I have an Entity that uses an ElementCollection. I had troubles setting everything up but found a solution. Now I want to understand why this was required. This is my entity
@Entity
public class FooEntity {
@EmbeddedId
FooEntityId id;
@ElementCollection(fetch = FetchType.EAGER)
@CollectionTable(name = "permitted_role", joinColumns = {
@JoinColumn(name = "notification_key", referencedColumnName = "notificationKey"),
@JoinColumn(name = "application_name", referencedColumnName = "applicationName")
})
@Column(name = "role")
private Set<String> permittedRoles;
}
with the embeddable
@Embeddable
public class FooEntityId {
@Column(columnDefinition = "varchar(128)", nullable = false)
private String notificationKey;
@Column(columnDefinition = "varchar(128)", nullable = false)
private String applicationName;
}
why do I have to specify the join column name how it is defined in my database but use the referencedColumnName how it is named in my code? If I use snake case for both I get an error
A '@JoinColumn' references a column named 'notification_key' but the target entity 'com.foo.FooEntity' has no property which maps to this column
You should NOT be referencing the referencedColumn name using the java property/field name according to the JPA specification. The issue is you are using Spring, which is NOT JPA compliant by default, and is interjecting what the column name for your primary key columns will be with Hibernate internals. If it didn't, the primary key columns for your entity, as mandated by the JPA spec, would be "notificationKey" and "applicationName" - the specification defaults the column name to the java property name.

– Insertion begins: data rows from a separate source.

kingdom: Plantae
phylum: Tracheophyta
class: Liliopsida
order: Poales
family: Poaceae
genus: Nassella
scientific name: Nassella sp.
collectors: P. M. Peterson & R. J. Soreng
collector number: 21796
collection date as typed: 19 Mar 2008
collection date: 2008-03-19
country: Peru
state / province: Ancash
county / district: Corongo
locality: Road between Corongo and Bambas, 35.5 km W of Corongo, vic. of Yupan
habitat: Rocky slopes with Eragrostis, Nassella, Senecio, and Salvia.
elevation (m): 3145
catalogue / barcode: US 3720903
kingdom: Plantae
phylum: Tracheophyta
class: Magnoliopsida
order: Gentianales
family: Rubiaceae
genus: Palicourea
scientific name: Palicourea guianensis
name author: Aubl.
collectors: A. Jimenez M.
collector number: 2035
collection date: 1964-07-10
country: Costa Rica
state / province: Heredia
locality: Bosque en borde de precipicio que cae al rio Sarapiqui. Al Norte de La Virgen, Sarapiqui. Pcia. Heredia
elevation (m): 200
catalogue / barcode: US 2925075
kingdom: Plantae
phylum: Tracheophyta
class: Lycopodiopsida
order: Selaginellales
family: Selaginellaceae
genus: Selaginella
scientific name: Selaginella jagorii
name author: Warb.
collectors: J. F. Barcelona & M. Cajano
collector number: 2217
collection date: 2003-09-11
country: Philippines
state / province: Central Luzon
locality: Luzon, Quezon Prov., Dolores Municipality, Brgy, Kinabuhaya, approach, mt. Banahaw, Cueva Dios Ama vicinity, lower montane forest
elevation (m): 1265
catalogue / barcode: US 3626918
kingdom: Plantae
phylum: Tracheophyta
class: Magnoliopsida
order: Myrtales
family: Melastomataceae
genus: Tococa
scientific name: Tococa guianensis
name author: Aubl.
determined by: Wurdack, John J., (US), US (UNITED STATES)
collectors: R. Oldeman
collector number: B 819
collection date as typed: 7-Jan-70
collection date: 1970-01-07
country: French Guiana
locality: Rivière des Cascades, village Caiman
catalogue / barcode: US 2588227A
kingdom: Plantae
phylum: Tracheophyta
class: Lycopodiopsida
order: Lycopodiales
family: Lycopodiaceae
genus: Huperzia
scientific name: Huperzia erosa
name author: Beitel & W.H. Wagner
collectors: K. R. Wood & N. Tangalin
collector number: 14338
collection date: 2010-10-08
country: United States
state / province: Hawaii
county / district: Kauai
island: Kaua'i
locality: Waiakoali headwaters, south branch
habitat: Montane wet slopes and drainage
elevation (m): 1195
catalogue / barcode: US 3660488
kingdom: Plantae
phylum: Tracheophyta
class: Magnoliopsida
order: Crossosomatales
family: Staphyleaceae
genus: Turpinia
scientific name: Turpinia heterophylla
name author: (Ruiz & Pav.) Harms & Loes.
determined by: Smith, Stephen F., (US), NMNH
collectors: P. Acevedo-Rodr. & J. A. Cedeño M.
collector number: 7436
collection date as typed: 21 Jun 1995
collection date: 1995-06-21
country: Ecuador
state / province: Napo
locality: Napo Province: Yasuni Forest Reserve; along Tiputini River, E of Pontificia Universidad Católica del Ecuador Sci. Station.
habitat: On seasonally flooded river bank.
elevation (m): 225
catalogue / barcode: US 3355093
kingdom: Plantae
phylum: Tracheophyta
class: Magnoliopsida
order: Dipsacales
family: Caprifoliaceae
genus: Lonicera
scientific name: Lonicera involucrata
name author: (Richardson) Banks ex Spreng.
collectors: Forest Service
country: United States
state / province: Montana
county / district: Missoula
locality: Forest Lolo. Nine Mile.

Apparently Hibernate's camel case interceptors for the column naming isn't taking this into account until after validation.
You should be able to test this by adding a column annotation on the pk class and defining the name yourself. Something like "my_custom_pk_column_1" should force you to use "my_custom_pk_column_1" in the join column definition as well, regardless of the Java property name.